Eenmaal bij terugkeer bij de ingang van het park, gingen Benjamin en ik ieder onze eigen reis vervolgen. Ik ben weer terug naar KK gegaan (om samen met David Saba te ontdekken) met een luxe busrit en een illegale King Kong DVD. Op iedere straathoek kan je hier voor een euro die nieuwste films kopen, dat doen deze buschauffeur maar al te graag om hun lange soms vreselijke busritten voor hun passagiers te veraangenamen.
De volgende dagen ben ik via Kota Belud, waar een grote goede ochtendmarkt zou zijn, die er niet was, naar Kudat (noordelijkste puntje van Borneo) gegaan. Deze afstanden heb ik al liftend (met een drietal mannen met flinke rockmuziek) of met een minibusje afgelegd, wat niet altijd even leuk was. De chauffeur van het minibusje was volgens mijn inzien een formule1chauffeur, gezien zijn rijstijl, rijgedrag en snelheid waarmee hij de afstand heeft afgelegd. Iedere keer is het weer fijn om veilig te zijn aangekomen in de plaats, die je in gedachten hebt die ochtend. Helaas vielen de plaatsen in het noorden wat tegen en was er weinig te doen en bepaalde plekken waren onmogelijk of moeilijk te bereiken zonder eigen vervoer. Er was met geen mogelijkheid (zoals veel geld bieden) om een bromfiets of auto te huren om toch wat te ondernemen.
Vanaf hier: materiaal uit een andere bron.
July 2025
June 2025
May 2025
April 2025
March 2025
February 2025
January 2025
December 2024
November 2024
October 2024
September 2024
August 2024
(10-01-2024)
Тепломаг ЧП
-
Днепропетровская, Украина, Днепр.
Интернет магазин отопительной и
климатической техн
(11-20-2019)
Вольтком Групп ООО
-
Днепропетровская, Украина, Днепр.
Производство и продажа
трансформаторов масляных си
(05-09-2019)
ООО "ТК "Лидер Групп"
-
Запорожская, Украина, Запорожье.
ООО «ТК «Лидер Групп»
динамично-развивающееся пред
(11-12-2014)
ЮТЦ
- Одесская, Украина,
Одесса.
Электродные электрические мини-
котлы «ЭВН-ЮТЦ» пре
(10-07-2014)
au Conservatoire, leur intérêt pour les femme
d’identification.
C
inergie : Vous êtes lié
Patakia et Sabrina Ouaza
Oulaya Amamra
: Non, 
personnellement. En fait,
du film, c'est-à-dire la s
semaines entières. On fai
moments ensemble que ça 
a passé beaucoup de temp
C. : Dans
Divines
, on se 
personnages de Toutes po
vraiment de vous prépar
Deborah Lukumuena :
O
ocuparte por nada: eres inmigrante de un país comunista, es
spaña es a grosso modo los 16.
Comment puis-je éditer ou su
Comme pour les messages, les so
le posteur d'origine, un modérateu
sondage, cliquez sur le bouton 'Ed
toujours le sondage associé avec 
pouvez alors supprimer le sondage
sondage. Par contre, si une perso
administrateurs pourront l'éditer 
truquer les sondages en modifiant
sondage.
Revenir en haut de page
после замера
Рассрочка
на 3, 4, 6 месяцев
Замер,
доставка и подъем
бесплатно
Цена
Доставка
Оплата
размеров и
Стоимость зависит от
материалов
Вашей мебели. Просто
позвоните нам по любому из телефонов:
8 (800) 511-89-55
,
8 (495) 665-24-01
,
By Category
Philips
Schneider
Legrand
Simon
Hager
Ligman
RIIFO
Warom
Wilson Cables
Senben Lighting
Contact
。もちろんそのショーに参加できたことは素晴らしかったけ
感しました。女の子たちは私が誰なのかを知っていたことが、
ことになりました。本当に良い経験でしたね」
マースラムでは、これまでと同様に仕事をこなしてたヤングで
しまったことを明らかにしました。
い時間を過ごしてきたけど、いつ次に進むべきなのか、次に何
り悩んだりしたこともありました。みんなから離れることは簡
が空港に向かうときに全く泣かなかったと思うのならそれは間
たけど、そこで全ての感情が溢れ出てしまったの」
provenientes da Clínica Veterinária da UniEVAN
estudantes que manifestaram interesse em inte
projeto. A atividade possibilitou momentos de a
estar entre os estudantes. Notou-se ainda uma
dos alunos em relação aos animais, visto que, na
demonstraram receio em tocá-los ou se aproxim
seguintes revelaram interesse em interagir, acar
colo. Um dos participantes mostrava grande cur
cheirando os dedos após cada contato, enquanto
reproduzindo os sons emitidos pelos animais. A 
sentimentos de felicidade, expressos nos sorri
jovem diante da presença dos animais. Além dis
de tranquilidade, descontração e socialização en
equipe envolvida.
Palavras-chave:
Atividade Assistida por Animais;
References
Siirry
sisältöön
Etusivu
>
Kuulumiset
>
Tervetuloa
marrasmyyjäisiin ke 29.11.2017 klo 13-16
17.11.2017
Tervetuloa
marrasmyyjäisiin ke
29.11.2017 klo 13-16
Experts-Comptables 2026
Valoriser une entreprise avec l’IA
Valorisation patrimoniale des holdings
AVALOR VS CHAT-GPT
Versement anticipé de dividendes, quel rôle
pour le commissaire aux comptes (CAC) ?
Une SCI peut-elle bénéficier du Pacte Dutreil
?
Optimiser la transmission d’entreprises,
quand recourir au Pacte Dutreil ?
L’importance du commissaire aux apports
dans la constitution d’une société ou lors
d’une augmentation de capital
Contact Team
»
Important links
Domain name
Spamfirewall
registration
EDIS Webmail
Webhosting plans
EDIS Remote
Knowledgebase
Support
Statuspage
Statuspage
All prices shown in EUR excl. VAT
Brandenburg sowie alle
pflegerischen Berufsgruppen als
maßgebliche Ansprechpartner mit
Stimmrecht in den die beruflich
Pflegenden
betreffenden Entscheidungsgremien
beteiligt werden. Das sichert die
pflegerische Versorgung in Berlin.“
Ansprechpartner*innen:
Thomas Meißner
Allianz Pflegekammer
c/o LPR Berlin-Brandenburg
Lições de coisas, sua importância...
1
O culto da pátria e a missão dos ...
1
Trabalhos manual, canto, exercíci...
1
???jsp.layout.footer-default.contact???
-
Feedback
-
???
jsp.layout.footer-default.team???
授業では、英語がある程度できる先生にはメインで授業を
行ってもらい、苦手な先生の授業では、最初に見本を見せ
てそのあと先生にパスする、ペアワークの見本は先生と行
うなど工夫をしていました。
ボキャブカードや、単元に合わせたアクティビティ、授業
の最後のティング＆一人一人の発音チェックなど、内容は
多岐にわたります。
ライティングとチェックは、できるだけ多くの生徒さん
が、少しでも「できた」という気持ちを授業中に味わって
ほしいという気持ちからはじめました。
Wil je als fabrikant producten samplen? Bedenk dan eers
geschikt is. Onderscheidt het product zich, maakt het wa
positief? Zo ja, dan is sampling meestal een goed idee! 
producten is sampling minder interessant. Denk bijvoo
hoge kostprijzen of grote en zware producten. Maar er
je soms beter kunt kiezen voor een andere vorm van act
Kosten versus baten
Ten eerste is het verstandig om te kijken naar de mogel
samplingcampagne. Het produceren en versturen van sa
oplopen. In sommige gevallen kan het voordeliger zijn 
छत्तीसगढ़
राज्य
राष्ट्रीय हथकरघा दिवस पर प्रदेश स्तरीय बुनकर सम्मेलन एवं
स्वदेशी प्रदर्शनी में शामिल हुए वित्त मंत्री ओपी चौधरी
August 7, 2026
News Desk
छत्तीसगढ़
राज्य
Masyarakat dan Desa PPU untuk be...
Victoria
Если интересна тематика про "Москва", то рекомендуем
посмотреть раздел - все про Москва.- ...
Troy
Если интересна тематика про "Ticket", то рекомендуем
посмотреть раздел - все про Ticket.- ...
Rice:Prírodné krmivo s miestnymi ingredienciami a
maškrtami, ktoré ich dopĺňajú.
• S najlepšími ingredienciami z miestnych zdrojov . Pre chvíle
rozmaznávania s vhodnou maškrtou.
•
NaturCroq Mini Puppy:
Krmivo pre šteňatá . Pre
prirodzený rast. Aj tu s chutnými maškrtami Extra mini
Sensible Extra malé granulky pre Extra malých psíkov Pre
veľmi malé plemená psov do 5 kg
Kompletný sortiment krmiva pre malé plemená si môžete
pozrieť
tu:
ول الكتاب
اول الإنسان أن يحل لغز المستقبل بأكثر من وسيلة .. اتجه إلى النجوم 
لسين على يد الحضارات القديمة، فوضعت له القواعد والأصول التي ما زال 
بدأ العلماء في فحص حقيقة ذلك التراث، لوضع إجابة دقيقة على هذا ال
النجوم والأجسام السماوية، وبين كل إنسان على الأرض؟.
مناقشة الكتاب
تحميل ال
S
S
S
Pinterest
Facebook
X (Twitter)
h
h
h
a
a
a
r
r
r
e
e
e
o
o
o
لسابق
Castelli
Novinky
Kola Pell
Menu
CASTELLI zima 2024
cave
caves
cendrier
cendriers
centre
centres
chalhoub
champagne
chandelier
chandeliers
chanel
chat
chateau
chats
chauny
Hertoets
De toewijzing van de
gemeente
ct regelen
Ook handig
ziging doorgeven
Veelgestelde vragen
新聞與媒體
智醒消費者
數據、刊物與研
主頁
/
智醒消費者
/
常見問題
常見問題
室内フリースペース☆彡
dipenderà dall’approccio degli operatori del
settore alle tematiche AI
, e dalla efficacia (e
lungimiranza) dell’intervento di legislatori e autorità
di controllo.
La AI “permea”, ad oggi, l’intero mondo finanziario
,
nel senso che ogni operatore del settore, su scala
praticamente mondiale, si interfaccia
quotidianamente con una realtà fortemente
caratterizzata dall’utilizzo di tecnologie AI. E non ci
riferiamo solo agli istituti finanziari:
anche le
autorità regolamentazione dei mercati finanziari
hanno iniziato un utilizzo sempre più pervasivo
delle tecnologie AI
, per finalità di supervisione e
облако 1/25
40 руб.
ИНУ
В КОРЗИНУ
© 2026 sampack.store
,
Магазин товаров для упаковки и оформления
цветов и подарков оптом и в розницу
Dus met een minivliegtuigje van Kudat naar Sandakan gegaan om niet weer de hele afstand naar KK te hoeven afleggen en voor het geld RM75 (nog geen 20 euro) hoef je het ook niet te laten. Bovendien werd ik ook nog even gewogen en kon ik zien of ik nog dezelfde Petra ben van een paar weken geleden. Ja, 58kg schoon aan de haak was goed genoeg om mee te nemen voor de balans in het vliegtuigje met een rugzak van 13kg. Een prachtig uitzicht over de verschillend blauwgekleurde zee en het regenwoud met een meanderende rivier al kronkelend van diep in het woud naar de zee. Helaas kon ik nu wel goed de (illegale) houtkap zien diep in het woud. Grote lappen grond maken plaats voor palmbomen voor de palmolie-industrie, wat meer geld opbrengt dan een oeroud regenwoud! Eenmaal in Sandakan in de vroege ochtend en nog heel fit na zo'n mooie vlucht, een bus naar Oerang Oetang Opvangcentrum in Sepilok. Wat bijzonder om deze mensapen van zo dichtbij te zien klimmen, klauteren, spelen, eten. Waanzinnig om te zien dat we zo op elkaar lijken! (meer dan 90%?): de handen, voeten, gezichtsuitdrukkingen en de manier van bewegen. Zo herkenbaar en nog zo puur. En de baby’s zijn echt ...wow...zo...super! Die koppies zal ik nooit meer vergeten, hopelijk zijn ze te bewonderen op mijn foto's om de gedachten fris te houden. Helaas zullen steeds meer Orang-oetangs alleen in dergelijke centra te bewonderen zijn i.p.v. in het wild door de houtkap waardoor hun leefomgeving wordt vernietigd. Het is natuurlijk niet de bedoeling dat je zulke prachtige dieren met menselijke hand moet helpen en zelfs opvoeden.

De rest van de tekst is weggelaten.